◆ Stored data entries:
========================================================================

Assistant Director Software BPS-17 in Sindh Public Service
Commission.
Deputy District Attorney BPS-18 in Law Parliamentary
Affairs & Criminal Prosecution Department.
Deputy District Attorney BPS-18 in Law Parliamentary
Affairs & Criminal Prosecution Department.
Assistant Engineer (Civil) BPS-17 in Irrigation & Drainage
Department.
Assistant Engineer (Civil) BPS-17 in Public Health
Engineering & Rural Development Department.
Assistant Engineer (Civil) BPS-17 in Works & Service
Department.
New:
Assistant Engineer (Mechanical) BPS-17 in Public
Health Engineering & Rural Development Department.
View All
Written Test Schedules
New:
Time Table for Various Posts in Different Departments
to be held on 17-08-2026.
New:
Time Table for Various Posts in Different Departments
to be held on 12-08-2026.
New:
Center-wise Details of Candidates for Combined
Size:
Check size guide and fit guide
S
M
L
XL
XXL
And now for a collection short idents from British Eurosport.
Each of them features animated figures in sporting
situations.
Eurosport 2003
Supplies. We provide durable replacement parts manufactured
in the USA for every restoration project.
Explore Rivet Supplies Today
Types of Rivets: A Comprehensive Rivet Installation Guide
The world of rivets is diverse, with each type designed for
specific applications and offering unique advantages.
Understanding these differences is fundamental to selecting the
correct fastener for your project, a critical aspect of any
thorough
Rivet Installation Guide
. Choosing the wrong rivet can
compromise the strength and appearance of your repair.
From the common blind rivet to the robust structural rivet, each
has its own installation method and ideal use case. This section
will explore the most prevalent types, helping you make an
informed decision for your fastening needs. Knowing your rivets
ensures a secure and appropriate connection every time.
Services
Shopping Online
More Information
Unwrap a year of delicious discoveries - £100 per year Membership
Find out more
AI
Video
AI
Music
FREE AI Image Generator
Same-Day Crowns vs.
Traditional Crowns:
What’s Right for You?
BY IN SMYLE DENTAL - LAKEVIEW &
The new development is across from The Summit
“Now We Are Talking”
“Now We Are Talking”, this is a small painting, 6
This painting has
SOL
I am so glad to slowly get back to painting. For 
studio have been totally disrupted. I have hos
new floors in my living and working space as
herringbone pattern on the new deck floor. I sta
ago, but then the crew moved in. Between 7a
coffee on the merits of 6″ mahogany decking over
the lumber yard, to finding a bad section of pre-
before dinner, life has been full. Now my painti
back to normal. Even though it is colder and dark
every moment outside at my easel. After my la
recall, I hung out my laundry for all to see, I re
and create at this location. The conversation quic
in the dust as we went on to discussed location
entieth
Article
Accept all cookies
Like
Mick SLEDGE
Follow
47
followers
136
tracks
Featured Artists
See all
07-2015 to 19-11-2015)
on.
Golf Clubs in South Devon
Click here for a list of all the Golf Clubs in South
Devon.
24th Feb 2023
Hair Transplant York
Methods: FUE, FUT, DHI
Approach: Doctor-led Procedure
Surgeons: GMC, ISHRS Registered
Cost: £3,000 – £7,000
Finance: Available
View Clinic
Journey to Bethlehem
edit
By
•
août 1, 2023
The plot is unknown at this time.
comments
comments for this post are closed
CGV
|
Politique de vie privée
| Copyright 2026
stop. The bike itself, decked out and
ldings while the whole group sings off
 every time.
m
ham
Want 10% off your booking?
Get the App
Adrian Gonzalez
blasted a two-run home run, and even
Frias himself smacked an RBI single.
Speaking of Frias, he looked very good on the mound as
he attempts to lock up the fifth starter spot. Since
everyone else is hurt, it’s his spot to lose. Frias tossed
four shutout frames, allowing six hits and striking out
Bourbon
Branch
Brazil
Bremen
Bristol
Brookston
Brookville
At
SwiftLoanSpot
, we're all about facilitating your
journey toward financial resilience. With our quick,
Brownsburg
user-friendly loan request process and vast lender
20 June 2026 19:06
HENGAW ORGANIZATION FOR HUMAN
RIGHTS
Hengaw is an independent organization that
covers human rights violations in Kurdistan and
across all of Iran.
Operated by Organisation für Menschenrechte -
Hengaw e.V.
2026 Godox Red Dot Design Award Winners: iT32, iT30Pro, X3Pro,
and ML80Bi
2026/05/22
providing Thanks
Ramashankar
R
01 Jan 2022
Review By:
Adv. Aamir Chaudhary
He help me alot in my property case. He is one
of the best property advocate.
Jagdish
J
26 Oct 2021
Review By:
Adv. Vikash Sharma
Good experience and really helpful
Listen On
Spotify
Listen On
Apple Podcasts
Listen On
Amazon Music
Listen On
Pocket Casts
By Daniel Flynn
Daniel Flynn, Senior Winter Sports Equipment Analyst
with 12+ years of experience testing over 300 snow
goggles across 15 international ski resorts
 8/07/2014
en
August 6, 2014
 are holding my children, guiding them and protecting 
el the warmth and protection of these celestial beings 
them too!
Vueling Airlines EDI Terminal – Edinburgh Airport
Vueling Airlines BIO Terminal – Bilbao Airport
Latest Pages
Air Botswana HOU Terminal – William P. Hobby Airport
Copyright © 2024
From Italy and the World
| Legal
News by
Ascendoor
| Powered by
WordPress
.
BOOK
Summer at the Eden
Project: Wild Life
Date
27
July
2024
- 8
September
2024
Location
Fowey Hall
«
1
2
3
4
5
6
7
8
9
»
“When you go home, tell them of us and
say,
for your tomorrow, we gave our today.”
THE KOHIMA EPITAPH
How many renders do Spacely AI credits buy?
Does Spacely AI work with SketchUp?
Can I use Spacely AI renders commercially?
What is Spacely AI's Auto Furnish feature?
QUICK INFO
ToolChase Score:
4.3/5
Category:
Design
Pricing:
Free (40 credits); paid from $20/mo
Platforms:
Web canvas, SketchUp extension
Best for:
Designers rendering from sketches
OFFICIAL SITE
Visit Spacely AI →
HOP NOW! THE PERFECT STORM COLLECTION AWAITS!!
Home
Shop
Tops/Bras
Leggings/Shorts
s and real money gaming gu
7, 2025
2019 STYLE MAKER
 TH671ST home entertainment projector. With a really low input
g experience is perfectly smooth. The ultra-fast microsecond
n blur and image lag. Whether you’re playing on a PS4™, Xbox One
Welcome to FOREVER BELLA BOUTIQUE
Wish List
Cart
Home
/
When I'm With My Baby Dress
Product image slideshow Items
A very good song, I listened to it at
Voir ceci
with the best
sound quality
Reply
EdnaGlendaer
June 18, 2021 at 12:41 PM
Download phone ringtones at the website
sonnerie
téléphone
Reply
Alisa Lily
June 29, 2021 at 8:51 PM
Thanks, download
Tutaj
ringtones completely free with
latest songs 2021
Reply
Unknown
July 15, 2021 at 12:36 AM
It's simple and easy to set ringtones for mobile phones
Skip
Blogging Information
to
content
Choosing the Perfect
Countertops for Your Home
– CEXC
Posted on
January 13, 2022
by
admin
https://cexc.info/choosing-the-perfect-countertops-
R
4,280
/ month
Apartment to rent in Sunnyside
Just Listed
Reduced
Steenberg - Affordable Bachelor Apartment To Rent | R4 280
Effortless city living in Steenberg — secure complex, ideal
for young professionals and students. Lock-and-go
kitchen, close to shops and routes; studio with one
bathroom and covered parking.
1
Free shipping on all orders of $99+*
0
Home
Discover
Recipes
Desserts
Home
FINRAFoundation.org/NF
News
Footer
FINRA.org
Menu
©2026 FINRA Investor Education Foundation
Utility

========================================================================

Give the entries again exactly, every one.

Assistant Director Software BPS-17 in Sindh Public Service
Commission.
Deputy District Attorney BPS-18 in Law Parliamentary
Affairs & Criminal Prosecution Department.
Deputy District Attorney BPS-18 in Law Parliamentary
Affairs & Criminal Prosecution Department.
Assistant Engineer (Civil) BPS-17 in Irrigation & Drainage
Department.
Assistant Engineer (Civil) BPS-17 in Public Health
Engineering & Rural Development Department.
Assistant Engineer (Civil) BPS-17 in Works & Service
Department.
New:
Assistant Engineer (Mechanical) BPS-17 in Public
Health Engineering & Rural Development Department.
View All
Written Test Schedules
New:
Time Table for Various Posts in Different Departments
to be held on 17-08-2026.
New:
Time Table for Various Posts in Different Departments
to be held on 12-08-2026.
New:
Center-wise Details of Candidates for Combined
Size:
Check size guide and fit guide
S
M
L
XL
XXL
And now for a collection short idents from British Eurosport.
Each of them features animated figures in sporting
situations.
Eurosport 2003
Supplies. We provide durable replacement parts manufactured
in the USA for every restoration project.
Explore Rivet Supplies Today
Types of Rivets: A Comprehensive Rivet Installation Guide
The world of rivets is diverse, with each type designed for
specific applications and offering unique advantages.
Understanding these differences is fundamental to selecting the
correct fastener for your project, a critical aspect of any
thorough
Rivet Installation Guide
. Choosing the wrong rivet can
compromise the strength and appearance of your repair.
From the common blind rivet to the robust structural rivet, each
has its own installation method and ideal use case. This section
will explore the most prevalent types, helping you make an
informed decision for your fastening needs. Knowing your rivets
ensures a secure and appropriate connection every time.
Services
Shopping Online
More Information
Unwrap a year of delicious discoveries - £100 per year Membership
Find out more
AI
Video
AI
Music
FREE AI Image Generator
Same-Day Crowns vs.
Traditional Crowns:
What’s Right for You?
BY IN SMYLE DENTAL - LAKEVIEW &
The new development is across from The Summit
“Now We Are Talking”
“Now We Are Talking”, this is a small painting, 6
This painting has
SOL
I am so glad to slowly get back to painting. For 
studio have been totally disrupted. I have hos
new floors in my living and working space as
herringbone pattern on the new deck floor. I sta
ago, but then the crew moved in. Between 7a
coffee on the merits of 6″ mahogany decking over
the lumber yard, to finding a bad section of pre-
before dinner, life has been full. Now my painti
back to normal. Even though it is colder and dark
every moment outside at my easel. After my la
recall, I hung out my laundry for all to see, I re
and create at this location. The conversation quic
in the dust as we went on to discussed location
entieth
Article
Accept all cookies
Like
Mick SLEDGE
Follow
47
followers
136
tracks
Featured Artists
See all
07-2015 to 19-11-2015)
on.
Golf Clubs in South Devon
Click here for a list of all the Golf Clubs in South
Devon.
24th Feb 2023
Hair Transplant York
Methods: FUE, FUT, DHI
Approach: Doctor-led Procedure
Surgeons: GMC, ISHRS Registered
Cost: £3,000 – £7,000
Finance: Available
View Clinic
Journey to Bethlehem
edit
By
•
août 1, 2023
The plot is unknown at this time.
comments
comments for this post are closed
CGV
|
Politique de vie privée
| Copyright 2026
stop. The bike itself, decked out and
ldings while the whole group sings off
 every time.
m
ham
Want 10% off your booking?
Get the App
Adrian Gonzalez
blasted a two-run home run, and even
Frias himself smacked an RBI single.
Speaking of Frias, he looked very good on the mound as
he attempts to lock up the fifth starter spot. Since
everyone else is hurt, it’s his spot to lose. Frias tossed
four shutout frames, allowing six hits and striking out
Bourbon
Branch
Brazil
Bremen
Bristol
Brookston
Brookville
At
SwiftLoanSpot
, we're all about facilitating your
journey toward financial resilience. With our quick,
Brownsburg
user-friendly loan request process and vast lender
20 June 2026 19:06
HENGAW ORGANIZATION FOR HUMAN
RIGHTS
Hengaw is an independent organization that
covers human rights violations in Kurdistan and
across all of Iran.
Operated by Organisation für Menschenrechte -
Hengaw e.V.
2026 Godox Red Dot Design Award Winners: iT32, iT30Pro, X3Pro,
and ML80Bi
2026/05/22
providing Thanks
Ramashankar
R
01 Jan 2022
Review By:
Adv. Aamir Chaudhary
He help me alot in my property case. He is one
of the best property advocate.
Jagdish
J
26 Oct 2021
Review By:
Adv. Vikash Sharma
Good experience and really helpful
Listen On
Spotify
Listen On
Apple Podcasts
Listen On
Amazon Music
Listen On
Pocket Casts
By Daniel Flynn
Daniel Flynn, Senior Winter Sports Equipment Analyst
with 12+ years of experience testing over 300 snow
goggles across 15 international ski resorts
 8/07/2014
en
August 6, 2014
 are holding my children, guiding them and protecting 
el the warmth and protection of these celestial beings 
them too!
Vueling Airlines EDI Terminal – Edinburgh Airport
Vueling Airlines BIO Terminal – Bilbao Airport
Latest Pages
Air Botswana HOU Terminal – William P. Hobby Airport
Copyright © 2024
From Italy and the World
| Legal
News by
Ascendoor
| Powered by
WordPress
.
BOOK
Summer at the Eden
Project: Wild Life
Date
27
July
2024
- 8
September
2024
Location
Fowey Hall
«
1
2
3
4
5
6
7
8
9
»
“When you go home, tell them of us and
say,
for your tomorrow, we gave our today.”
THE KOHIMA EPITAPH
How many renders do Spacely AI credits buy?
Does Spacely AI work with SketchUp?
Can I use Spacely AI renders commercially?
What is Spacely AI's Auto Furnish feature?
QUICK INFO
ToolChase Score:
4.3/5
Category:
Design
Pricing:
Free (40 credits); paid from $20/mo
Platforms:
Web canvas, SketchUp extension
Best for:
Designers rendering from sketches
OFFICIAL SITE
Visit Spacely AI →
HOP NOW! THE PERFECT STORM COLLECTION AWAITS!!
Home
Shop
Tops/Bras
Leggings/Shorts
s and real money gaming gu
7, 2025
2019 STYLE MAKER
 TH671ST home entertainment projector. With a really low input
g experience is perfectly smooth. The ultra-fast microsecond
n blur and image lag. Whether you’re playing on a PS4™, Xbox One
Welcome to FOREVER BELLA BOUTIQUE
Wish List
Cart
Home
/
When I'm With My Baby Dress
Product image slideshow Items
A very good song, I listened to it at
Voir ceci
with the best
sound quality
Reply
EdnaGlendaer
June 18, 2021 at 12:41 PM
Download phone ringtones at the website
sonnerie
téléphone
Reply
Alisa Lily
June 29, 2021 at 8:51 PM
Thanks, download
Tutaj
ringtones completely free with
latest songs 2021
Reply
Unknown
July 15, 2021 at 12:36 AM
It's simple and easy to set ringtones for mobile phones
Skip
Blogging Information
to
content
Choosing the Perfect
Countertops for Your Home
– CEXC
Posted on
January 13, 2022
by
admin
https://cexc.info/choosing-the-perfect-countertops-
R
4,280
/ month
Apartment to rent in Sunnyside
Just Listed
Reduced
Steenberg - Affordable Bachelor Apartment To Rent | R4 280
Effortless city living in Steenberg — secure complex, ideal
for young professionals and students. Lock-and-go
kitchen, close to shops and routes; studio with one
bathroom and covered parking.
1
Free shipping on all orders of $99+*
0
Home
Discover
Recipes
Desserts
Home
FINRAFoundation.org/NF
News
Footer
FINRA.org
Menu
©2026 FINRA Investor Education Foundation
Utility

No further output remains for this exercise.